According to Statistics Canada, a Canadian scribe on average makes only between $18,000 and $22,000 annually from his or her writing – and this includes royalties from book sales as well as income from grants, giving readings and workshops, writing, say, reviews for magazines and newspapers, and earning a yearly stipend from the Public Lending Right Commission.

It is, in short, a hard life, fraught with long, lonely hours of work, occasional feasts and many famines (in 2005, an estimated 3,000 Canadian authors – 11 per cent of the total 27,500 who identified themselves either as self-employed or salaried writers – reported no earnings from their writing), not to mention the agony of public indifference.

I worked for three years on my last novel, and was paid an advance, which may well be all I all I’ll ever see from it. No royalties, since an author must pay back their advance before they see a penny of royalty, and since we get roughly a dollar or so a book, you can imagine how many books it takes to pay back even a modest advance. Most book never earn out an advance.

Still, those of us who are committed to the writer’s life, even if it means slim pickings, try to get by as best we can (thank God my Best Beloved is well employed!) and hope the people who enjoy our work will support us by, say, buying a book now and again.

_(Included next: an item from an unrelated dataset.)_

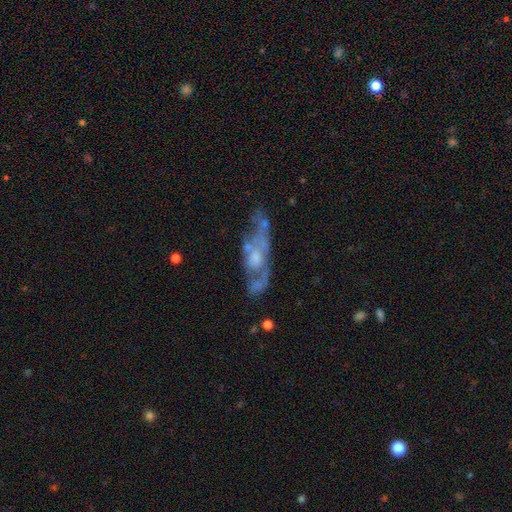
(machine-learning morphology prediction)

Which is why it’s SO depressing when folks just don’t get it. Take the Very Important Institution which recently invited me to address their book group, who were reading some of my short stories. I was not offered an honorarium for my time, which is fine, it happens, although many of my friends simply can’t afford to take time away from their work to talk to folks for free, any more than a doctor can, or a mechanic, or an accountant. Still, I agree because I appreciate having readers, and I appreciate that they’re supporting me and the lovely people who publish me by buying my books and reading my work. After all, money’s tight for everyone and the outlay of $15.00 or so for a book may mean they’re not going to spend it on something else. Ta. Thanks very much.

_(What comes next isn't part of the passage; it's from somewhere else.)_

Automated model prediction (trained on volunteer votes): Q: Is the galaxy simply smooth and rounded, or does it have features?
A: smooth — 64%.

Thus, you can imagine my surprise when I arrived to find the group had taken one copy of the book in question out of the library and photocopied the stories they were interested in to pass around to the group.

Really?

And then there’s the library that invited me to come and address a reading group who are going to read one of my novels. No honorarium. Fine. But today I was told they’re having trouble getting the books, because they ordered them from a number of different vendors. Huh? Oh, yes, the nice lady said, we’re ordering them second hand.

REALLY?

Neither my publisher nor I will ever see a dime from those sales, nor will my publisher even know that there’s interest for my work out here in the world. So, how, precisely, is that supporting literature, or writers, or the publishing industry? My publisher will only publish me again some day if I have a proven track record as a writer whose books SELL. Publishers are business people. Sure, they love literature, but they can’t keep producing books if no one buys them, or if one person does and then passes that book onto twenty of their friends.

Of course, most book groups are terrific, and yes, those who don’t buy the book are still in the minority, I’m happy to say. Not you, of course. Of course, not YOU! But for the rest of those folks out there — You know who you are. I’m begging you. I know times are hard. They’re hard for all of us. But a book is pretty good entertainment value. Most books take more than a couple of hours to read, and paperbacks don’t cost much more than a movie and popcorn.

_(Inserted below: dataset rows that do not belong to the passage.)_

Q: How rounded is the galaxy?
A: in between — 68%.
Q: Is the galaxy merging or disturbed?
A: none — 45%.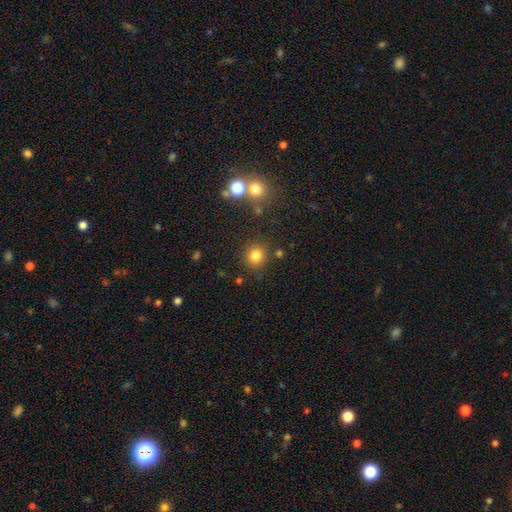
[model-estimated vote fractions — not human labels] A smooth galaxy with no disk features (81%) that is round (91%). Merging: none (85%).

So, if you appreciate books, support the writers you love by buying their work. You might even recommend a book to your friend, and suggest they buy their own copy.

There are few things more depressing for a writer than showing up at a book group and discovering no one has bothered to buy the book. Breaks your heart, it does.

I don’t know, maybe the truth is that people will stop buying books altogether, that publishers will fold and books will fade away in favor of movies and video-games. If the plain old fact is that people don’t love books enough to make sure publishers and book stores earn enough to stay in business, maybe that’s just Darwin’s law in practice. Perhaps writers will become nothing more than a historical cultural footnote. Dickens, Dostoevsky, Doctorow, dodo.

It’s up to you.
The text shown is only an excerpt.